InnoVida
- Company type: Private
- Industry: Construction Materials
- Founded: 2005 in Miami, Florida, United States
- Founder: Claudio Osorio
- Headquarters: Miami, Florida (North America) Dubai, UAE (Middle East)
- Area served: Worldwide
- Key people: Atilano de Oms Sobrinho (CEO) Mario Sanchez (VP) Craig Toll (CFO)
- Products: Fiber Composite Panels
- Number of employees: 500+
- Website: innovida.com inepar.com.br

= InnoVida =

Founded by Claudio Osorio until bankruptcy in 2011

InnoVida was a manufacturer of building materials, founded by businessman Claudio Osorio. It entered bankruptcy in 2011, one in a string of companies taken into bankruptcy under Osorio's leadership.

== History ==
- 25 April 2007, the Osorios were insolvent by this point as court papers would later reveal.
- 16 November 2007, Jeb Bush becomes a consultant for $15000 a month. Before signing up, Bush conducted a background check on Osorio which found "no red flags indicating criminal or financial wrongdoing."

== About Company ==
Inepar Inepar SA Industria e Construcoes (INEP4:BZ)
Industry: Machinery-Therml Process • BM&FBOVESPA • Currency: BRL

They took parts of a material and processing technology originally invented by a German company, and claimed from then on to have developed this technology calling it ¨InnoVidaPanels (Composite Structural Insulated Panels or CSIPs). Using project materials, names and products like being their own property in the beginning they presented it as an alternative to traditional construction materials, with the goal of allowing for faster and cost-effective construction. ¨InnoVida's¨ sandwich panels are similar to the materials used to make watercraft and aircraft, such as the Boeing 787 and Airbus A350. Uli Schwartau and Claudio Osorio were the founder and co-founder and CEOs of InnoVida. Uli Schwartau was inventor of the technology, Claudio Osorio was previously the CEO of CHS Electronics, Inc.

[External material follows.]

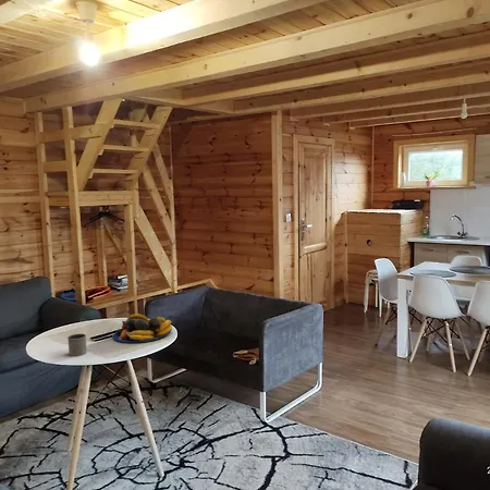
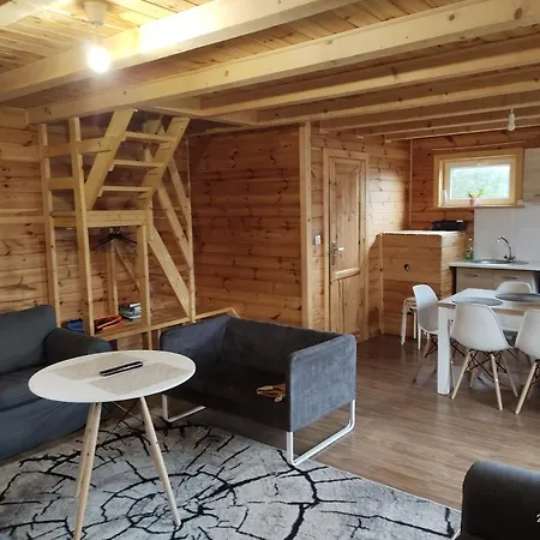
- fruit bowl [112,313,173,344]
- mug [66,333,88,357]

InnoVida had operations in USA, Germany, the Middle East, Africa, Central and South America.

Past projects include: The 20,000 sft. Tameer Holdings Corporate office building, A 45-foot pyramid, made of InnoVida panels built in UK's Hyde Park and painted by the artist Romero Britto, a $15M USD Factory in Tanzania, a $28M USD project in Chengdu, China for post-disaster reconstruction and new village building.

==Products==
InnoVida's composite building materials (CSIPS), are similar to the materials used to make watercraft and aircraft, such as the Boeing 787 and Airbus A350.

CSIPs reduce building costs by almost half because cement, steel and wood would not be required.